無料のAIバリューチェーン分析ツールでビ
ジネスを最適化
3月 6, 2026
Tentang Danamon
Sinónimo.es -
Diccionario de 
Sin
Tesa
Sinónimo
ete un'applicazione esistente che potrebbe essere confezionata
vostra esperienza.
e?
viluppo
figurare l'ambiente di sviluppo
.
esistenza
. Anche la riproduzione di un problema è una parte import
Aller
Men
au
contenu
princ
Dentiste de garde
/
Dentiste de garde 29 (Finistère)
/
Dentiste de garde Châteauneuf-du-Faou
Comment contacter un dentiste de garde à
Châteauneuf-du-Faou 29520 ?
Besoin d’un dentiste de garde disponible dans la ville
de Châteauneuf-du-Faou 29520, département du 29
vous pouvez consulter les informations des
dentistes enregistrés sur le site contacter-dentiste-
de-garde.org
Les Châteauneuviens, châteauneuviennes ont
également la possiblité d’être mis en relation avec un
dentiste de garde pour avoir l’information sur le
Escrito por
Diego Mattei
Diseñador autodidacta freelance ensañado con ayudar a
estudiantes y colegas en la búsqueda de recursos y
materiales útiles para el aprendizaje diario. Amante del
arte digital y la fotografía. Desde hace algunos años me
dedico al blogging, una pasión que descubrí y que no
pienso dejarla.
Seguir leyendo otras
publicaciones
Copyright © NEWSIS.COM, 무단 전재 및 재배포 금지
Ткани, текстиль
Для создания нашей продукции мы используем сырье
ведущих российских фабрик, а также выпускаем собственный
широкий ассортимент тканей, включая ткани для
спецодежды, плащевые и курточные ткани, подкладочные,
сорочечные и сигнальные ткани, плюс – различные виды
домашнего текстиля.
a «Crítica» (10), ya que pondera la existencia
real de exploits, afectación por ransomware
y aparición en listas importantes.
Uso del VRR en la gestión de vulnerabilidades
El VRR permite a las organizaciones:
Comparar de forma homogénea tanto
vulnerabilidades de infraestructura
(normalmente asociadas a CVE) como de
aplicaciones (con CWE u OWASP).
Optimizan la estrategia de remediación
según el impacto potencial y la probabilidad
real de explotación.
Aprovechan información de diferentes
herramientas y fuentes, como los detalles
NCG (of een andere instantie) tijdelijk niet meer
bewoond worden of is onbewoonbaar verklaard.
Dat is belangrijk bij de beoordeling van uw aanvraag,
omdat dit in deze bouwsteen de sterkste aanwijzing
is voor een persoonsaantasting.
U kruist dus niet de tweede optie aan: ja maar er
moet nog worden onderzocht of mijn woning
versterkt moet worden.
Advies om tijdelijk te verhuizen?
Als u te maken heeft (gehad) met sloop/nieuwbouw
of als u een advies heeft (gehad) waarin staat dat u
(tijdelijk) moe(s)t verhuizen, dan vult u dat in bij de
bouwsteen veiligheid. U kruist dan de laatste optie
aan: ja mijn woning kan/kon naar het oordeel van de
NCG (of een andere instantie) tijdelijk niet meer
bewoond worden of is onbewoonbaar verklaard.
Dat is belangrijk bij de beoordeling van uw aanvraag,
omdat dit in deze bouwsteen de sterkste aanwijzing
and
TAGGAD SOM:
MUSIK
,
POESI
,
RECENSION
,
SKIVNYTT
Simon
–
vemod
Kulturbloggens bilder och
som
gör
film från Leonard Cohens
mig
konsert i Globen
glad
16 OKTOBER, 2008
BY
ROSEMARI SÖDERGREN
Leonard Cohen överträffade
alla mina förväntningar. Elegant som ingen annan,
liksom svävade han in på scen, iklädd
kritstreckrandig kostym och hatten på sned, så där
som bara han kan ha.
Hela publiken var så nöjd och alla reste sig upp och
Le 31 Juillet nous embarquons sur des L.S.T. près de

=-=-=

▶ **Problem to work on**
Please put every line of the material above into a numbered list, leaving out any blank lines.

▶ **Written response**
1. 無料のAIバリューチェーン分析ツールでビ
2. ジネスを最適化
3. 3月 6, 2026
4. Tentang Danamon
5. Sinónimo.es -
6. Diccionario de 
7. Sin
8. Tesa
9. Sinónimo
10. ete un'applicazione esistente che potrebbe essere confezionata
11. vostra esperienza.
12. e?
13. viluppo
14. figurare l'ambiente di sviluppo
15. .
16. esistenza
17. . Anche la riproduzione di un problema è una parte import
18. Aller
19. Men
20. au
21. contenu
22. princ
23. Dentiste de garde
24. /
25. Dentiste de garde 29 (Finistère)
26. /
27. Dentiste de garde Châteauneuf-du-Faou
28. Comment contacter un dentiste de garde à
29. Châteauneuf-du-Faou 29520 ?
30. Besoin d’un dentiste de garde disponible dans la ville
31. de Châteauneuf-du-Faou 29520, département du 29
32. vous pouvez consulter les informations des
33. dentistes enregistrés sur le site contacter-dentiste-
34. de-garde.org
35. Les Châteauneuviens, châteauneuviennes ont
36. également la possiblité d’être mis en relation avec un
37. dentiste de garde pour avoir l’information sur le
38. Escrito por
39. Diego Mattei
40. Diseñador autodidacta freelance ensañado con ayudar a
41. estudiantes y colegas en la búsqueda de recursos y
42. materiales útiles para el aprendizaje diario. Amante del
43. arte digital y la fotografía. Desde hace algunos años me
44. dedico al blogging, una pasión que descubrí y que no
45. pienso dejarla.
46. Seguir leyendo otras
47. publicaciones
48. Copyright © NEWSIS.COM, 무단 전재 및 재배포 금지
49. Ткани, текстиль
50. Для создания нашей продукции мы используем сырье
51. ведущих российских фабрик, а также выпускаем собственный
52. широкий ассортимент тканей, включая ткани для
53. спецодежды, плащевые и курточные ткани, подкладочные,
54. сорочечные и сигнальные ткани, плюс – различные виды
55. домашнего текстиля.
56. a «Crítica» (10), ya que pondera la existencia
57. real de exploits, afectación por ransomware
58. y aparición en listas importantes.
59. Uso del VRR en la gestión de vulnerabilidades
60. El VRR permite a las organizaciones:
61. Comparar de forma homogénea tanto
62. vulnerabilidades de infraestructura
63. (normalmente asociadas a CVE) como de
64. aplicaciones (con CWE u OWASP).
65. Optimizan la estrategia de remediación
66. según el impacto potencial y la probabilidad
67. real de explotación.
68. Aprovechan información de diferentes
69. herramientas y fuentes, como los detalles
70. NCG (of een andere instantie) tijdelijk niet meer
71. bewoond worden of is onbewoonbaar verklaard.
72. Dat is belangrijk bij de beoordeling van uw aanvraag,
73. omdat dit in deze bouwsteen de sterkste aanwijzing
74. is voor een persoonsaantasting.
75. U kruist dus niet de tweede optie aan: ja maar er
76. moet nog worden onderzocht of mijn woning
77. versterkt moet worden.
78. Advies om tijdelijk te verhuizen?
79. Als u te maken heeft (gehad) met sloop/nieuwbouw
80. of als u een advies heeft (gehad) waarin staat dat u
81. (tijdelijk) moe(s)t verhuizen, dan vult u dat in bij de
82. bouwsteen veiligheid. U kruist dan de laatste optie
83. aan: ja mijn woning kan/kon naar het oordeel van de
84. NCG (of een andere instantie) tijdelijk niet meer
85. bewoond worden of is onbewoonbaar verklaard.
86. Dat is belangrijk bij de beoordeling van uw aanvraag,
87. omdat dit in deze bouwsteen de sterkste aanwijzing
88. and
89. TAGGAD SOM:
90. MUSIK
91. ,
92. POESI
93. ,
94. RECENSION
95. ,
96. SKIVNYTT
97. Simon
98. –
99. vemod
100. Kulturbloggens bilder och
101. som
102. gör
103. film från Leonard Cohens
104. mig
105. konsert i Globen
106. glad
107. 16 OKTOBER, 2008
108. BY
109. ROSEMARI SÖDERGREN
110. Leonard Cohen överträffade
111. alla mina förväntningar. Elegant som ingen annan,
112. liksom svävade han in på scen, iklädd
113. kritstreckrandig kostym och hatten på sned, så där
114. som bara han kan ha.
115. Hela publiken var så nöjd och alla reste sig upp och
116. Le 31 Juillet nous embarquons sur des L.S.T. près de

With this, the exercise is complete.